Ukrainische Opposition fordert in München «Taten»

Die ukrainische Opposition hat gegenüber dem Westen Klartext gesprochen. An der Sicherheitskonferenz in München verlangte sie endlich Taten.

Ukrainische Oppositionelle sitzen am Feuer und singen, einer hält eine Gitarre in der Hand. Bild in Lightbox öffnen.

Bildlegende: Die ukrainischen Oppositionellen fordern vom Westen einen Plan zur Lösung des Konflikts in ihrem Land. Reuters

Am Rand der Sicherheitskonferenz in München hat die ukrainische Opposition an den Westen appelliert: Sie fordert, das Konfliktland in der Auseinandersetzung mit Präsident Viktor Janukowitsch besser zu unterstützen. «Wir brauchen nicht nur Erklärungen, sondern Taten – einen Plan, wie wir das Problem lösen und die Gewalt beenden können», sagte Arsenij Jatzeniuk.

Jatzeniuk ist der Vorsitzende der Partei der im Gefängnis sitzenden früheren Ministerpräsidentin Julia Timoschenko. Er ist einer der ukrainischen Oppositionellen, der sich in München mit dem deutschen Aussenminister Frank-Walter Steinmeier und der EU-Aussenbeauftragten Catherine Ashton trifft. Zudem ist ein Treffen mit US-Aussenminister John Kerry geplant.

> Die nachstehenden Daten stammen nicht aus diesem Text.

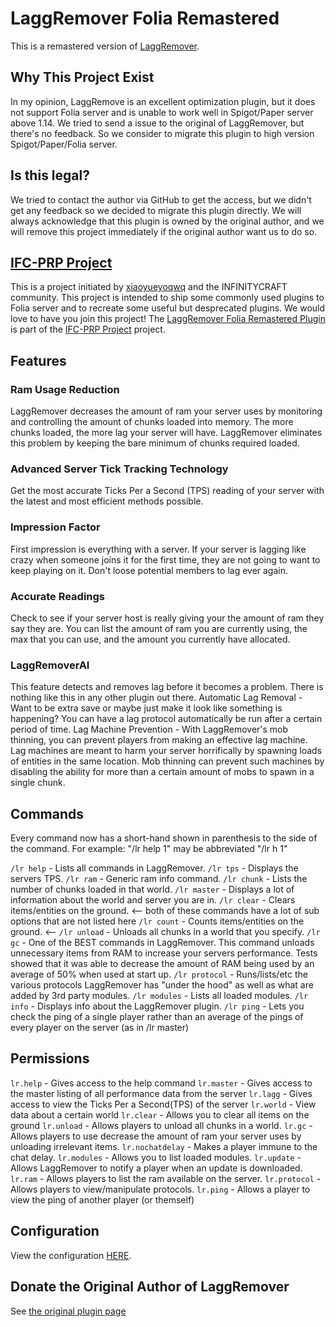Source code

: # LaggRemover Folia Remastered

This is a remastered version of [LaggRemover](https://dev.bukkit.org/projects/laggremover). 

## Why This Project Exist
In my opinion, LaggRemove is an excellent optimization plugin, but it does not support Folia server and is unable to work well in Spigot/Paper server above 1.14. 
We tried to send a issue to the original of LaggRemover, but there's no feedback. So we consider to migrate this plugin to high version Spigot/Paper/Folia server.

## Is this legal?
We tried to contact the author via GitHub to get the access, but we didn't get any feedback so we decided to migrate this plugin directly. We will always acknowledge that this plugin is owned by the original author, and we will remove this project immediately if the original author want us to do so.

## [IFC-PRP Project](https://github.com/xiaoyueyoqwq/IFC-PRP)
This is a project initiated by [xiaoyueyoqwq](https://github.com/xiaoyueyoqwq) and the INFINITYCRAFT community. 
This project is intended to ship some commonly used plugins to Folia server and to recreate some useful but desprecated plugins. 
We would love to have you join this project! 
The [LaggRemover Folia Remastered Plugin](https://github.com/RIvance/LaggRemoverRemastered) is part of the [IFC-PRP Project](https://github.com/xiaoyueyoqwq/IFC-PRP) project.

## Features
### Ram Usage Reduction
LaggRemover decreases the amount of ram your server uses by monitoring and controlling the amount of chunks loaded into memory. The more chunks loaded, the more lag your server will have. LaggRemover eliminates this problem by keeping the bare minimum of chunks required loaded.
### Advanced Server Tick Tracking Technology
Get the most accurate Ticks Per a Second (TPS) reading of your server with the latest and most efficient methods possible.
### Impression Factor
First impression is everything with a server. If your server is lagging like crazy when someone joins it for the first time, they are not going to want to keep playing on it. Don't loose potential members to lag ever again.
### Accurate Readings
Check to see if your server host is really giving your the amount of ram they say they are. You can list the amount of ram you are currently using, the max that you can use, and the amount you currently have allocated.
### LaggRemoverAI
This feature detects and removes lag before it becomes a problem. There is nothing like this in any other plugin out there.
Automatic Lag Removal - Want to be extra save or maybe just make it look like something is happening? You can have a lag protocol automatically be run after a certain period of time.
Lag Machine Prevention - With LaggRemover's mob thinning, you can prevent players from making an effective lag machine. Lag machines are meant to harm your server horrifically by spawning loads of entities in the same location. Mob thinning can prevent such machines by disabling the ability for more than a certain amount of mobs to spawn in a single chunk.


## Commands

Every command now has a short-hand shown in parenthesis to the side of the command. For example: "/lr help 1" may be abbreviated "/lr h 1"

`/lr help` - Lists all commands in LaggRemover.
`/lr tps` - Displays the servers TPS.
`/lr ram` - Generic ram info command.
`/lr chunk` - Lists the number of chunks loaded in that world.
`/lr master` - Displays a lot of information about the world and server you are in.
`/lr clear` - Clears items/entities on the ground.       <-- both of these commands have a lot of sub options that are not listed here
`/lr count` - Counts items/entities on the ground.    <--
`/lr unload` - Unloads all chunks in a world that you specify.
`/lr gc` - One of the BEST commands in LaggRemover. This command unloads unnecessary items from RAM to increase your servers performance. Tests showed that it was able to decrease the amount of RAM being used by an average of 50% when used at start up.
`/lr protocol` - Runs/lists/etc the various protocols LaggRemover has "under the hood" as well as what are added by 3rd party modules.
`/lr modules` - Lists all loaded modules.
`/lr info` - Displays info about the LaggRemover plugin.
`/lr ping` - Lets you check the ping of a single player rather than an average of the pings of every player on the server (as in /lr master)

## Permissions

`lr.help` - Gives access to the help command
`lr.master` - Gives access to the master listing of all performance data from the server
`lr.lagg` - Gives access to view the Ticks Per a Second(TPS) of the server
`lr.world` - View data about a certain world
`lr.clear` - Allows you to clear all items on the ground
`lr.unload` - Allows players to unload all chunks in a world.
`lr.gc` - Allows players to use decrease the amount of ram your server uses by unloading irrelevant items.
`lr.nochatdelay` - Makes a player immune to the chat delay.
`lr.modules` - Allows you to list loaded modules.
`lr.update` - Allows LaggRemover to notify a player when an update is downloaded.
`lr.ram` - Allows players to list the ram available on the server.
`lr.protocol` - Allows players to view/manipulate protocols.
`lr.ping` - Allows a player to view the ping of another player (or themself)

## Configuration
View the configuration [HERE](https://dev.bukkit.org/projects/laggremover/pages/configuration).

## Donate the Original Author of LaggRemover
See [the original plugin page](https://dev.bukkit.org/projects/laggremover)



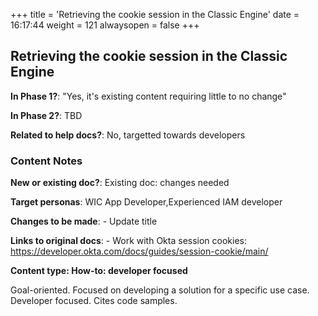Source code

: +++
title = 'Retrieving the cookie session in the Classic Engine'
date = 16:17:44
weight = 121
alwaysopen = false
+++

## Retrieving the cookie session in the Classic Engine

**In Phase 1?**: "Yes, it's existing content requiring little to no change"

**In Phase 2?**: TBD

**Related to help docs?**: No, targetted towards developers



### Content Notes

**New or existing doc?**: Existing doc: changes needed

**Target personas**: WIC App Developer,Experienced IAM developer

**Changes to be made**: - Update title

**Links to original docs**: - Work with Okta session cookies: https://developer.okta.com/docs/guides/session-cookie/main/

**Content type: How-to: developer focused**

Goal-oriented. Focused on developing a solution for a specific use case. Developer focused. Cites code samples.



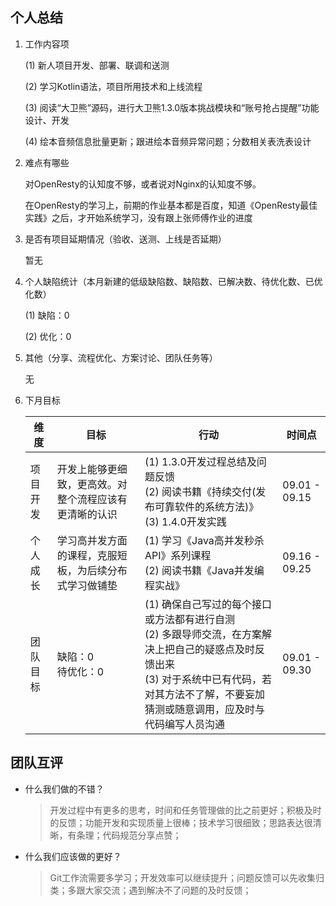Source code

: ## 个人总结

1. 工作内容项

   (1) 新人项目开发、部署、联调和送测

   (2) 学习Kotlin语法，项目所用技术和上线流程

   (3) 阅读“大卫熊”源码，进行大卫熊1.3.0版本挑战模块和“账号抢占提醒”功能设计、开发

   (4) 绘本音频信息批量更新；跟进绘本音频异常问题；分数相关表洗表设计

2. 难点有哪些

   对OpenResty的认知度不够，或者说对Nginx的认知度不够。

   在OpenResty的学习上，前期的作业基本都是百度，知道《OpenResty最佳实践》之后，才开始系统学习，没有跟上张师傅作业的进度

3. 是否有项目延期情况（验收、送测、上线是否延期）

   暂无

4. 个人缺陷统计（本月新建的低级缺陷数、缺陷数、已解决数、待优化数、已优化数）

   (1) 缺陷：0

   (2) 优化：0

5. 其他（分享、流程优化、方案讨论、团队任务等）

   无

6. 下月目标

   | 维度     | 目标                                                   | 行动                                                         | 时间点        |
   | -------- | ------------------------------------------------------ | ------------------------------------------------------------ | ------------- |
   | 项目开发 | 开发上能够更细致，更高效。对整个流程应该有更清晰的认识 | (1) 1.3.0开发过程总结及问题反馈<br/>(2) 阅读书籍《持续交付(发布可靠软件的系统方法)》<br/>(3) 1.4.0开发实践 | 09.01 - 09.15 |
   | 个人成长 | 学习高并发方面的课程，克服短板，为后续分布式学习做铺垫 | (1) 学习《Java高并发秒杀API》系列课程<br/>(2) 阅读书籍《Java并发编程实战》 | 09.16 - 09.25 |
   | 团队目标 | 缺陷：0<br/>待优化：0                                  | (1) 确保自己写过的每个接口或方法都有进行自测<br/>(2) 多跟导师交流，在方案解决上把自己的疑惑点及时反馈出来<br/>(3) 对于系统中已有代码，若对其方法不了解，不要妄加猜测或随意调用，应及时与代码编写人员沟通 | 09.01 - 09.30 |

## 团队互评

- 什么我们做的不错？

  > 开发过程中有更多的思考，时间和任务管理做的比之前更好；积极及时的反馈；功能开发和实现质量上很棒；技术学习很细致；思路表达很清晰，有条理；代码规范分享点赞；

- 什么我们应该做的更好？

  > Git工作流需要多学习；开发效率可以继续提升；问题反馈可以先收集归类；多跟大家交流；遇到解决不了问题的及时反馈；

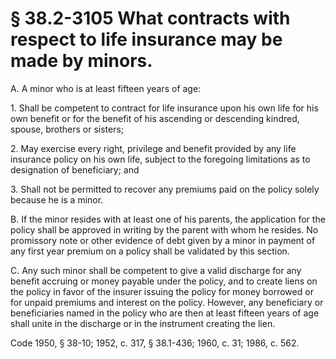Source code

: # § 38.2-3105 What contracts with respect to life insurance may be made by minors.

<p>A. A minor who is at least fifteen years of age:</p><p>1. Shall be competent to contract for life insurance upon his own life for his own benefit or for the benefit of his ascending or descending kindred, spouse, brothers or sisters;</p><p>2. May exercise every right, privilege and benefit provided by any life insurance policy on his own life, subject to the foregoing limitations as to designation of beneficiary; and</p><p>3. Shall not be permitted to recover any premiums paid on the policy solely because he is a minor.</p><p>B. If the minor resides with at least one of his parents, the application for the policy shall be approved in writing by the parent with whom he resides. No promissory note or other evidence of debt given by a minor in payment of any first year premium on a policy shall be validated by this section.</p><p>C. Any such minor shall be competent to give a valid discharge for any benefit accruing or money payable under the policy, and to create liens on the policy in favor of the insurer issuing the policy for money borrowed or for unpaid premiums and interest on the policy. However, any beneficiary or beneficiaries named in the policy who are then at least fifteen years of age shall unite in the discharge or in the instrument creating the lien.</p><p>Code 1950, § 38-10; 1952, c. 317, § 38.1-436; 1960, c. 31; 1986, c. 562.</p>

Foltervorwürfe von Dmitri Bulatow

Auch der ukrainische Aussenminister Leonid Koshara traf sich in München mit Steinmeier. Der deutsche Aussenminister hat laut Diplomatenkreisen seinen Kollegen um Erlaubnis gebeten, dass der schwer verletzte ukrainische Demonstrantenführer Dmitri Bulatow in Deutschland medizinisch behandelt werden dürfe.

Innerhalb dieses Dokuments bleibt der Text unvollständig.